■ **REQUEST A**:
Can you echo back all of the short-answer chart rows below word for word, leaving the pictures out of your answer?
(SOURCE EXTRACT)
- Developer: Yakuto
- Platforms: iOS, Android
- Release: iOS May 15, 2014 Android March 11, 2015
- Genre: Table tennis

= Table Tennis Touch =

2014 video game

Table Tennis Touch is a table tennis video game developed by British indie studio Yakuto. It was originally released for iOS on May 15, 2014. An Android release followed on March 11, 2015.

==Reception==

The game has a score of 92 out of 100 on Metacritic, based on 5 critic reviews.

AppSpy wrote "Table Tennis Touch offers a fantastic simulation of the sport, but you will have to work if you want to reap rewards." Pocket Gamer wrote "A wonderfully well put together table tennis sim that deserves to be played by as many people as possible." 148Apps wrote "For fans and non-fans of ping pong alike, this is fun - plain and simple." Grab It Indie Games Magazine said "Table Touch Tennis mixes sports-sim realism with arcade escapism and stunning visuals to create a near-perfect storm of challenge and fun. Yakuto’s love for the sport is obvious and it results in an accessible yet deep game that even has a sense of humour." Arcade Sushi said "Table Tennis Touch manages to not only capture the fun of one of America’s most enduring pastimes, but it does so in a way that makes full use of video games as a medium, allowing for new types of experiences while keeping the core fun of the game intact."
(End SOURCE EXTRACT)
■ **REQUEST B**:
Will you duplicate the entire Table Tennis Touch article above, word for word?
(MATERIAL FOR THIS EXERCISE)
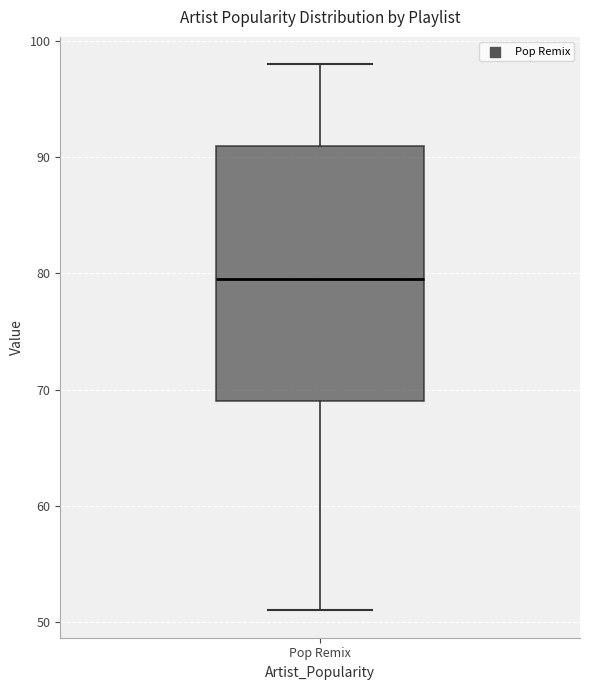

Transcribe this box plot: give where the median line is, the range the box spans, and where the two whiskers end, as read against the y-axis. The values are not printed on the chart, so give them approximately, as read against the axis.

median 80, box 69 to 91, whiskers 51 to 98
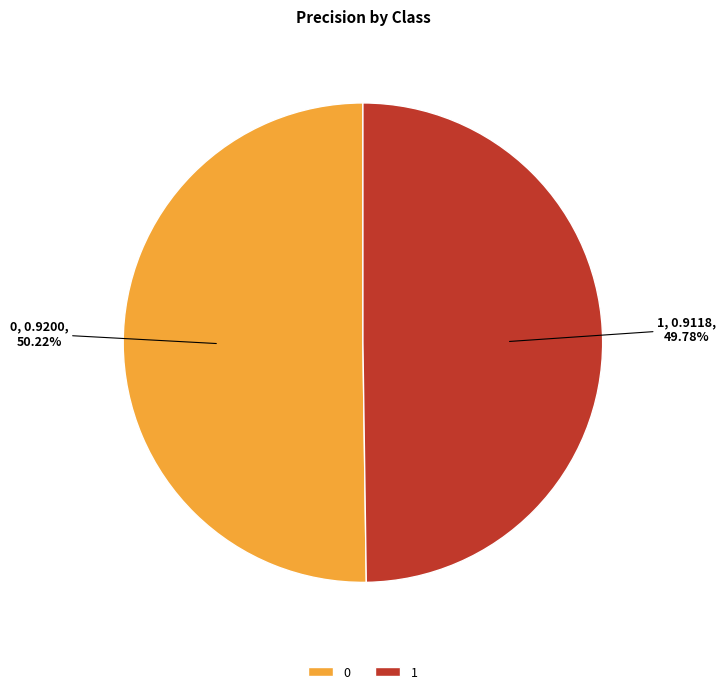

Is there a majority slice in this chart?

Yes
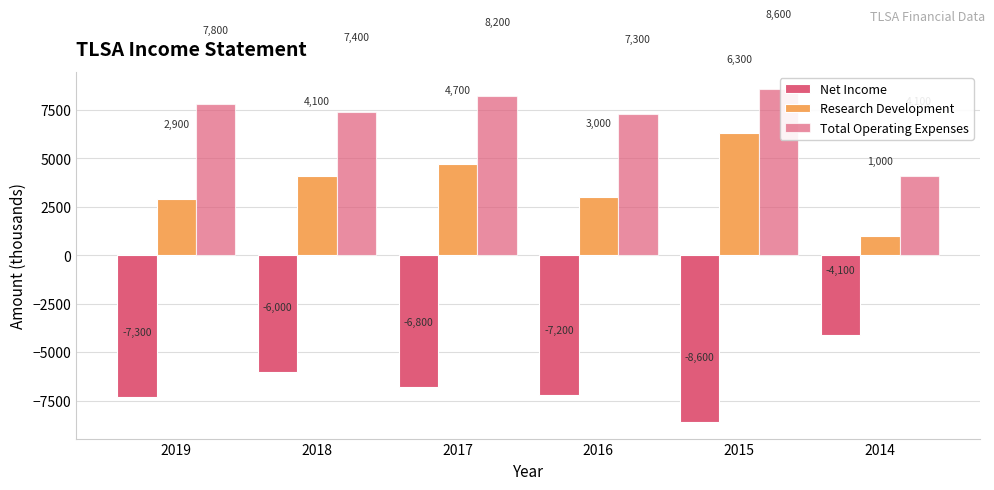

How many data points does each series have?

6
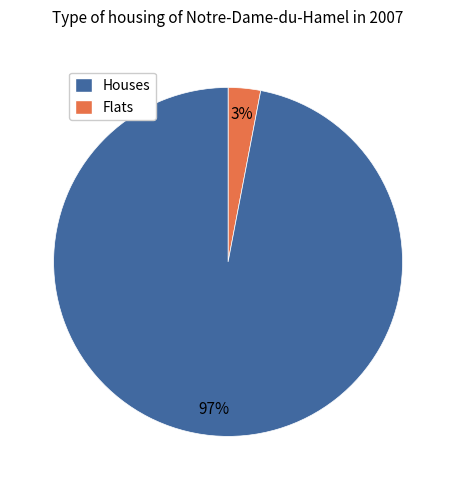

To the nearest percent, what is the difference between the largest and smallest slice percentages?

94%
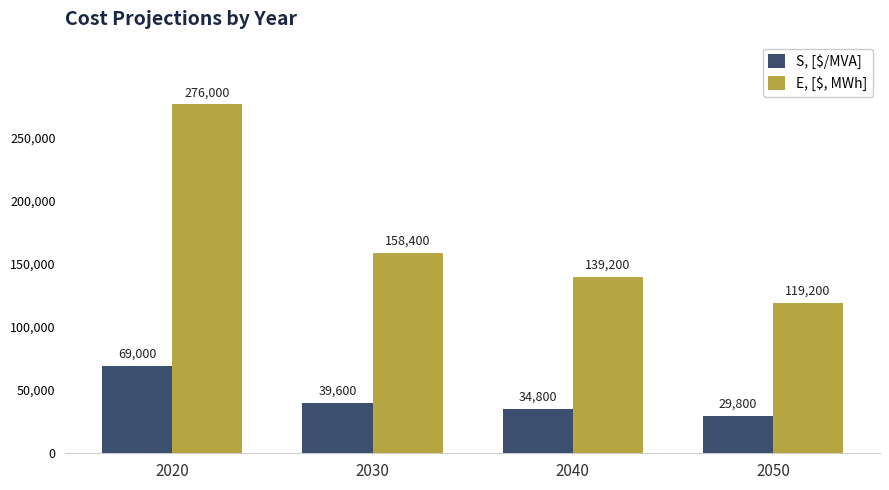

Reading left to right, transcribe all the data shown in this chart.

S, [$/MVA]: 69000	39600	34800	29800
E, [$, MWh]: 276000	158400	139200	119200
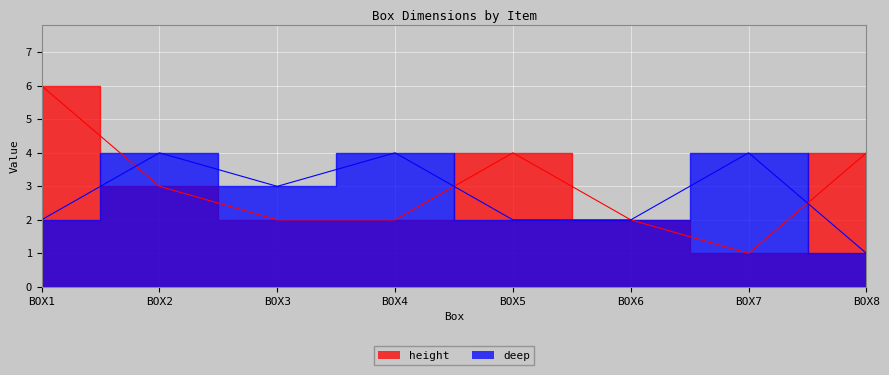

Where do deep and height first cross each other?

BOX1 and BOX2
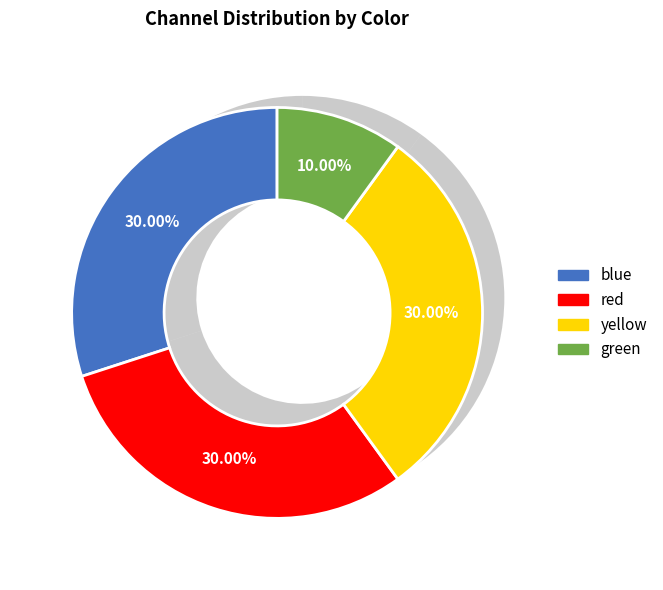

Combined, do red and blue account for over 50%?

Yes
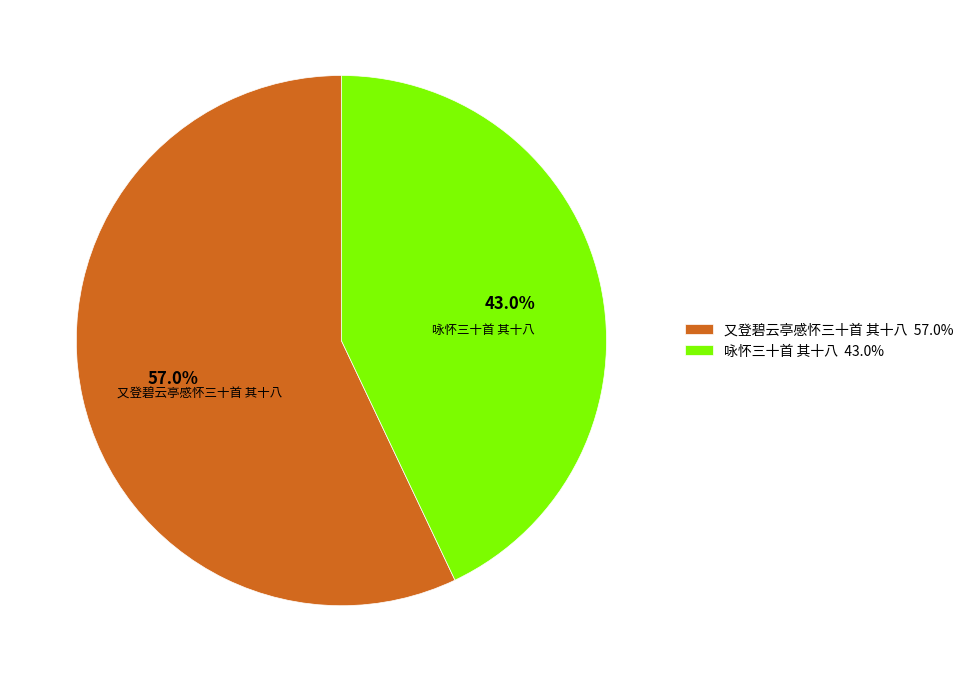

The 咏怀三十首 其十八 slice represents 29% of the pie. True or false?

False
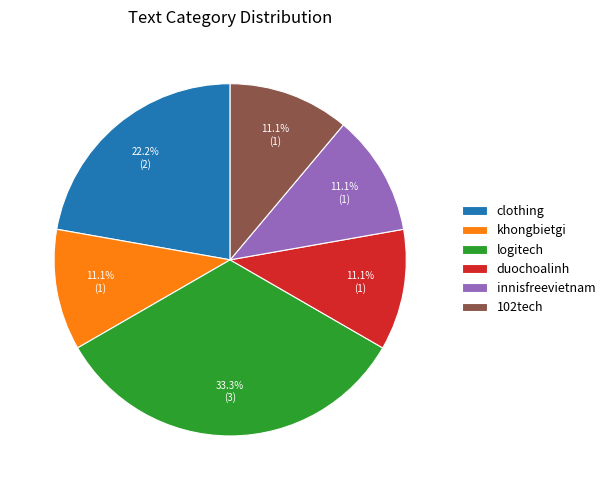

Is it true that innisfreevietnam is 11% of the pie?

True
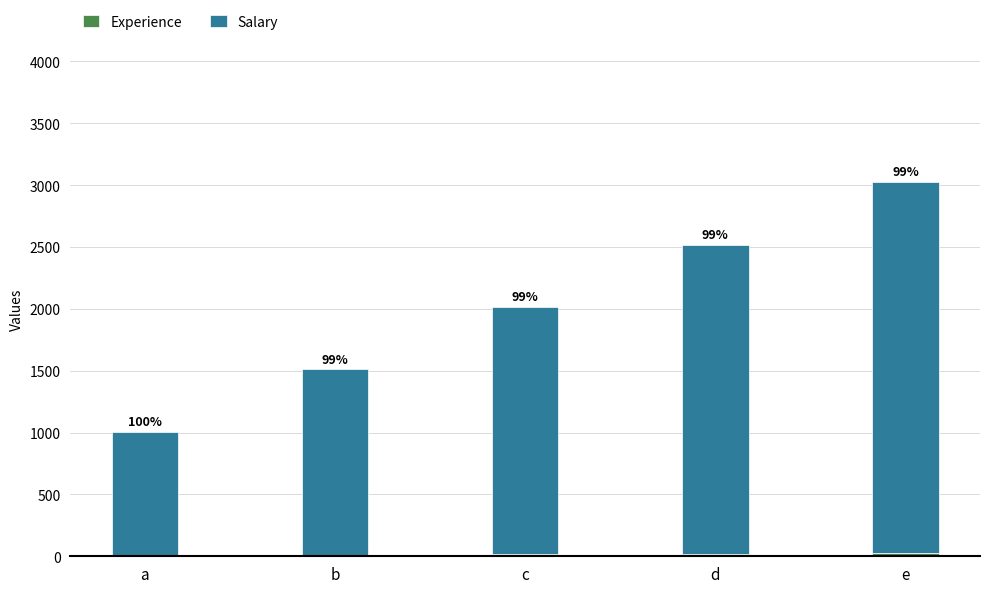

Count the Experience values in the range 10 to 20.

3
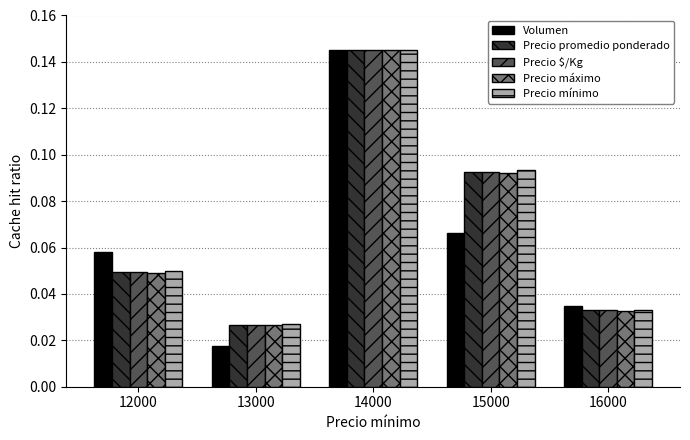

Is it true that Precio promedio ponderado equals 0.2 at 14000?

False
(End MATERIAL FOR THIS EXERCISE)
■ **TASK RESPONSE A**:
Transcribe this box plot: give where the median line is, the range the box spans, and where the two whiskers end, as read against the y-axis. The values are not printed on the chart, so give them approximately, as read against the axis.

median 80, box 69 to 91, whiskers 51 to 98

Is there a majority slice in this chart?

Yes

How many data points does each series have?

6

To the nearest percent, what is the difference between the largest and smallest slice percentages?

94%

Reading left to right, transcribe all the data shown in this chart.

S, [$/MVA]: 69000	39600	34800	29800
E, [$, MWh]: 276000	158400	139200	119200

Where do deep and height first cross each other?

BOX1 and BOX2

Combined, do red and blue account for over 50%?

Yes

The 咏怀三十首 其十八 slice represents 29% of the pie. True or false?

False

Is it true that innisfreevietnam is 11% of the pie?

True

Count the Experience values in the range 10 to 20.

3

Is it true that Precio promedio ponderado equals 0.2 at 14000?

False

■ **TASK RESPONSE B**:
- Developer: Yakuto
- Platforms: iOS, Android
- Release: iOS May 15, 2014 Android March 11, 2015
- Genre: Table tennis

= Table Tennis Touch =

2014 video game

Table Tennis Touch is a table tennis video game developed by British indie studio Yakuto. It was originally released for iOS on May 15, 2014. An Android release followed on March 11, 2015.

==Reception==

The game has a score of 92 out of 100 on Metacritic, based on 5 critic reviews.

AppSpy wrote "Table Tennis Touch offers a fantastic simulation of the sport, but you will have to work if you want to reap rewards." Pocket Gamer wrote "A wonderfully well put together table tennis sim that deserves to be played by as many people as possible." 148Apps wrote "For fans and non-fans of ping pong alike, this is fun - plain and simple." Grab It Indie Games Magazine said "Table Touch Tennis mixes sports-sim realism with arcade escapism and stunning visuals to create a near-perfect storm of challenge and fun. Yakuto’s love for the sport is obvious and it results in an accessible yet deep game that even has a sense of humour." Arcade Sushi said "Table Tennis Touch manages to not only capture the fun of one of America’s most enduring pastimes, but it does so in a way that makes full use of video games as a medium, allowing for new types of experiences while keeping the core fun of the game intact."